Afghan refugees from Helmand and Kandahar provinces in Kabul (photo: DW/H. Sirat)
Does anyone care? The ongoing conflict with the Taliban is causing huge suffering among the Afghan population. According to a report by Amnesty International, there are currently twice as many displaced people within the country as there were in 2012. The number of internal refugees rose from a scant 500,000 in 2012 to 1.2 million in April of this year. The organisation blames the Afghan government and the waning of international interest in Afghanistan

Uncertain future

As ever in this war, the civilian population is on the losing side. More than 11,000 dead and injured people in the year 2015 and a new record high in the number of people injured in the current year make it clear just how dramatic the situation is at the present time.

The Afghan government of national unity under Ashraf Ghani and Abdullah Abdullah is facing huge challenges and has already failed in the eyes of many Afghans. The economic crisis could not be halted, the war continues to escalate and the first four months of 2016 saw in excess of 100,000 new internally displaced people join the existing number of more than one million.

Over the coming months it will also become apparent how the Taliban will conduct itself under the new leadership of Haibatullah Achundsada. In any case, the current escalation of violence appears to have postponed yet further the prospect of peace talks.

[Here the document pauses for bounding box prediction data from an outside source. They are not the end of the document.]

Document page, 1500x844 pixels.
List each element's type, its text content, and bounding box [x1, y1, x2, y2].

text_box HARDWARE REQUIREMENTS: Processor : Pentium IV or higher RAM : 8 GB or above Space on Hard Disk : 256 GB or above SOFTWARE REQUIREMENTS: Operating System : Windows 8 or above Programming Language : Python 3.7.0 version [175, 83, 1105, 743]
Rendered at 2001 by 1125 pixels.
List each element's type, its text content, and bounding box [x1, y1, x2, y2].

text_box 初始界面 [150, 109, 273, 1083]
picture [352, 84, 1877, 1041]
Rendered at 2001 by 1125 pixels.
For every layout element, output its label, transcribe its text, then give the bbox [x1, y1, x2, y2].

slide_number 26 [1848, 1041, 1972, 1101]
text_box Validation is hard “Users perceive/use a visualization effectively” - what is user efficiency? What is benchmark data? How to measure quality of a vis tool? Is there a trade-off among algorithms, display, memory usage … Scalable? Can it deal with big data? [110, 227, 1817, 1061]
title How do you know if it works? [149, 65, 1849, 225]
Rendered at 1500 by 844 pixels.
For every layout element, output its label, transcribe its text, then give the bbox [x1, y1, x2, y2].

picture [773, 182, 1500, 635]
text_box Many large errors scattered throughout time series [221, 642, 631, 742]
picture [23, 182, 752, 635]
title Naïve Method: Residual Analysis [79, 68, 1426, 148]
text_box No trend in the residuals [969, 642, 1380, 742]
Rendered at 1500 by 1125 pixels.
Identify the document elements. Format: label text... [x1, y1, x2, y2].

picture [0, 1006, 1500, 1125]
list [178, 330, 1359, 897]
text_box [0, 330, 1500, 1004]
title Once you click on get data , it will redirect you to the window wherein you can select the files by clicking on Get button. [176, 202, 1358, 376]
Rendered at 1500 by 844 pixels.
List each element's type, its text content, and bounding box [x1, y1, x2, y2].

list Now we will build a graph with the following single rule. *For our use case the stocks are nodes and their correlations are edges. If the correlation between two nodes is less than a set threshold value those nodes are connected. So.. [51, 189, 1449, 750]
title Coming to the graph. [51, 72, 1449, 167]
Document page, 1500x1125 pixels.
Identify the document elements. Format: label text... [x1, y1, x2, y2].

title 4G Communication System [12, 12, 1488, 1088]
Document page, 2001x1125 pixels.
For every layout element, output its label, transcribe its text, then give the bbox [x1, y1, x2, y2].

If the European states take their responsibility seriously in this situation after 15 years of military intervention in Afghanistan, a first step would be to set aside plans to repatriate people to Afghanistan. While more than 700 schools in conflict regions of Afghanistan remain closed, this would mean that Afghans in Germany would have access to education and need not worry, before attending their place of work, about whether they will return home safely.